- DATA SUPPLIED:
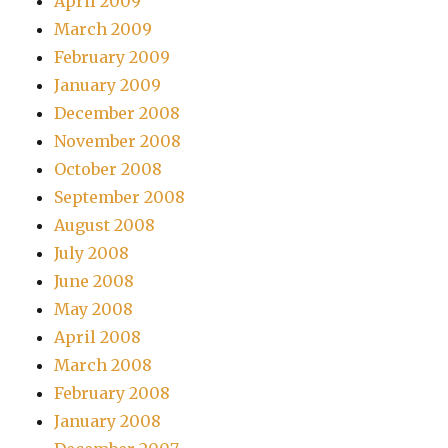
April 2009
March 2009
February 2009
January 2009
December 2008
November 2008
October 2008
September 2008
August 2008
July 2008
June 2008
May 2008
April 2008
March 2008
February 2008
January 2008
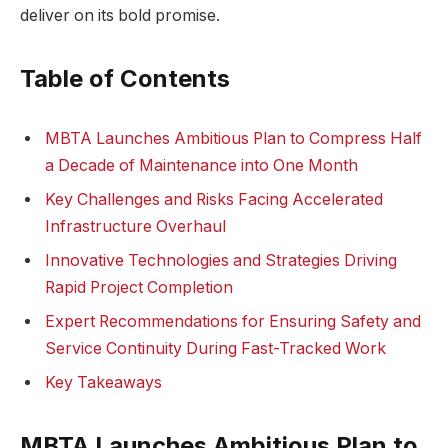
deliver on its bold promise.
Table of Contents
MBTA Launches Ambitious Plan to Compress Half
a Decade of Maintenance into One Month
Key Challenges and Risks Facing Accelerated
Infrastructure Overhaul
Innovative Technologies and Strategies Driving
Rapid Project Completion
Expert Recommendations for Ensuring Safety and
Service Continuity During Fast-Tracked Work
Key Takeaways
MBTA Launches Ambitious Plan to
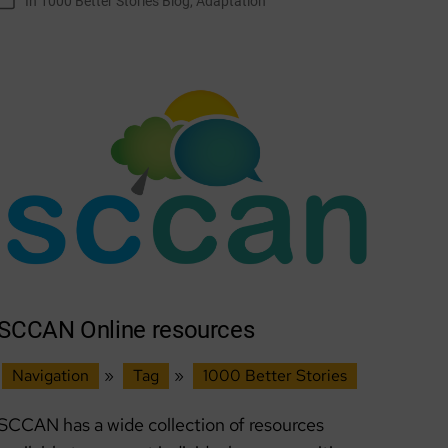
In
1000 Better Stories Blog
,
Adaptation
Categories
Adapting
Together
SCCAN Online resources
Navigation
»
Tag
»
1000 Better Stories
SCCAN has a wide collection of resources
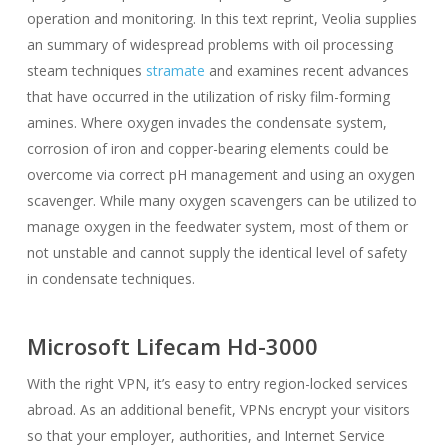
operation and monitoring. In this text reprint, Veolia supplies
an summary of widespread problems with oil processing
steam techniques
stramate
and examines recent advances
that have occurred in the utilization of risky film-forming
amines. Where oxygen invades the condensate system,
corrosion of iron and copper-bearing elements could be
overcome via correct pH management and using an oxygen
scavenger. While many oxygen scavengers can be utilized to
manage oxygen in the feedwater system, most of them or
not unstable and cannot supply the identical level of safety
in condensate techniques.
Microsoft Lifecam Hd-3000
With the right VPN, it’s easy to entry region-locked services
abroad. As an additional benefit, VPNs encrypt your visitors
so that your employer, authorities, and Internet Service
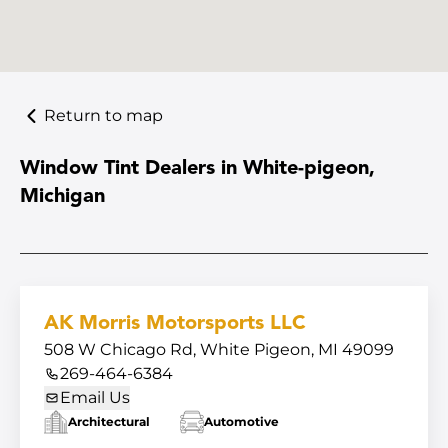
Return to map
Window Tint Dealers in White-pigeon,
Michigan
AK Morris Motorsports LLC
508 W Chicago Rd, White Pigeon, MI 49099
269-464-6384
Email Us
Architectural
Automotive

- PROBLEM TO SOLVE: What this calls for is the material above set down exactly, pictures excluded.

- YOUR RESPONSE:
April 2009
March 2009
February 2009
January 2009
December 2008
November 2008
October 2008
September 2008
August 2008
July 2008
June 2008
May 2008
April 2008
March 2008
February 2008
January 2008
deliver on its bold promise.
Table of Contents
MBTA Launches Ambitious Plan to Compress Half
a Decade of Maintenance into One Month
Key Challenges and Risks Facing Accelerated
Infrastructure Overhaul
Innovative Technologies and Strategies Driving
Rapid Project Completion
Expert Recommendations for Ensuring Safety and
Service Continuity During Fast-Tracked Work
Key Takeaways
MBTA Launches Ambitious Plan to
In
1000 Better Stories Blog
,
Adaptation
Categories
Adapting
Together
SCCAN Online resources
Navigation
»
Tag
»
1000 Better Stories
SCCAN has a wide collection of resources
operation and monitoring. In this text reprint, Veolia supplies
an summary of widespread problems with oil processing
steam techniques
stramate
and examines recent advances
that have occurred in the utilization of risky film-forming
amines. Where oxygen invades the condensate system,
corrosion of iron and copper-bearing elements could be
overcome via correct pH management and using an oxygen
scavenger. While many oxygen scavengers can be utilized to
manage oxygen in the feedwater system, most of them or
not unstable and cannot supply the identical level of safety
in condensate techniques.
Microsoft Lifecam Hd-3000
With the right VPN, it’s easy to entry region-locked services
abroad. As an additional benefit, VPNs encrypt your visitors
so that your employer, authorities, and Internet Service
Return to map
Window Tint Dealers in White-pigeon,
Michigan
AK Morris Motorsports LLC
508 W Chicago Rd, White Pigeon, MI 49099
269-464-6384
Email Us
Architectural
Automotive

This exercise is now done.